Assignment
Format every line of the records below as one numbered list, skipping any blank lines.

Extracted material
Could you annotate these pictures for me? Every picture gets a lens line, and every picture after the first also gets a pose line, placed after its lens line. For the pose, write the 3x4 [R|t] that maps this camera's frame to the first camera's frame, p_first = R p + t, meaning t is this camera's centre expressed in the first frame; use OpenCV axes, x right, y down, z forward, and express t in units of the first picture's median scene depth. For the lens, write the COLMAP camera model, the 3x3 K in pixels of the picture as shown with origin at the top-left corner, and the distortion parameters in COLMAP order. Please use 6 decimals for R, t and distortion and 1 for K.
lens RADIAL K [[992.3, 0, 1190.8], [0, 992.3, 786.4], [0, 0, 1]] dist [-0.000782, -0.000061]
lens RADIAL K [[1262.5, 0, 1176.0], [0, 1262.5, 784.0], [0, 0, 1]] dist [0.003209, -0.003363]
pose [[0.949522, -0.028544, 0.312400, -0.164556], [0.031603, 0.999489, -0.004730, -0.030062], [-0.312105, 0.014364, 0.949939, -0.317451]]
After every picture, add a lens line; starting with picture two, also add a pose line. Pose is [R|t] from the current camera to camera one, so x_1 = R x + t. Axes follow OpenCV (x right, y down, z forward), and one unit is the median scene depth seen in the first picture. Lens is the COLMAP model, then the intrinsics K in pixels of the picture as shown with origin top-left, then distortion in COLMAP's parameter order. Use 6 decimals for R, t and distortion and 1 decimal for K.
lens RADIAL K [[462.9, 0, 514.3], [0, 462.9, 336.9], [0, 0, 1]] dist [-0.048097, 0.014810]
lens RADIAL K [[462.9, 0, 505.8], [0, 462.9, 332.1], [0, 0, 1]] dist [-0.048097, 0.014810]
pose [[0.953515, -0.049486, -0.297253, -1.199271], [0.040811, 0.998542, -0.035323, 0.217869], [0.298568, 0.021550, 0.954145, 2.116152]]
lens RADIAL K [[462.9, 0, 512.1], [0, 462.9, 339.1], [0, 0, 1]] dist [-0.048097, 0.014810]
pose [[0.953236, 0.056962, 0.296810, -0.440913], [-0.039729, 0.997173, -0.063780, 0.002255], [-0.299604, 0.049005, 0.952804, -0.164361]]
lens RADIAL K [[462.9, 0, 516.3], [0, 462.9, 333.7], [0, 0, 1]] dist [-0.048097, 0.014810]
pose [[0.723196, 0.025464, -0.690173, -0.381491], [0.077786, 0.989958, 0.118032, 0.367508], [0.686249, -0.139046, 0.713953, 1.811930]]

Your solution
1. Could you annotate these pictures for me? Every picture gets a lens line, and every picture after the first also gets a pose line, placed after its lens line. For the pose, write the 3x4 [R|t] that maps this camera's frame to the first camera's frame, p_first = R p + t, meaning t is this camera's centre expressed in the first frame; use OpenCV axes, x right, y down, z forward, and express t in units of the first picture's median scene depth. For the lens, write the COLMAP camera model, the 3x3 K in pixels of the picture as shown with origin at the top-left corner, and the distortion parameters in COLMAP order. Please use 6 decimals for R, t and distortion and 1 for K.
2. lens RADIAL K [[992.3, 0, 1190.8], [0, 992.3, 786.4], [0, 0, 1]] dist [-0.000782, -0.000061]
3. lens RADIAL K [[1262.5, 0, 1176.0], [0, 1262.5, 784.0], [0, 0, 1]] dist [0.003209, -0.003363]
4. pose [[0.949522, -0.028544, 0.312400, -0.164556], [0.031603, 0.999489, -0.004730, -0.030062], [-0.312105, 0.014364, 0.949939, -0.317451]]
5. After every picture, add a lens line; starting with picture two, also add a pose line. Pose is [R|t] from the current camera to camera one, so x_1 = R x + t. Axes follow OpenCV (x right, y down, z forward), and one unit is the median scene depth seen in the first picture. Lens is the COLMAP model, then the intrinsics K in pixels of the picture as shown with origin top-left, then distortion in COLMAP's parameter order. Use 6 decimals for R, t and distortion and 1 decimal for K.
6. lens RADIAL K [[462.9, 0, 514.3], [0, 462.9, 336.9], [0, 0, 1]] dist [-0.048097, 0.014810]
7. lens RADIAL K [[462.9, 0, 505.8], [0, 462.9, 332.1], [0, 0, 1]] dist [-0.048097, 0.014810]
8. pose [[0.953515, -0.049486, -0.297253, -1.199271], [0.040811, 0.998542, -0.035323, 0.217869], [0.298568, 0.021550, 0.954145, 2.116152]]
9. lens RADIAL K [[462.9, 0, 512.1], [0, 462.9, 339.1], [0, 0, 1]] dist [-0.048097, 0.014810]
10. pose [[0.953236, 0.056962, 0.296810, -0.440913], [-0.039729, 0.997173, -0.063780, 0.002255], [-0.299604, 0.049005, 0.952804, -0.164361]]
11. lens RADIAL K [[462.9, 0, 516.3], [0, 462.9, 333.7], [0, 0, 1]] dist [-0.048097, 0.014810]
12. pose [[0.723196, 0.025464, -0.690173, -0.381491], [0.077786, 0.989958, 0.118032, 0.367508], [0.686249, -0.139046, 0.713953, 1.811930]]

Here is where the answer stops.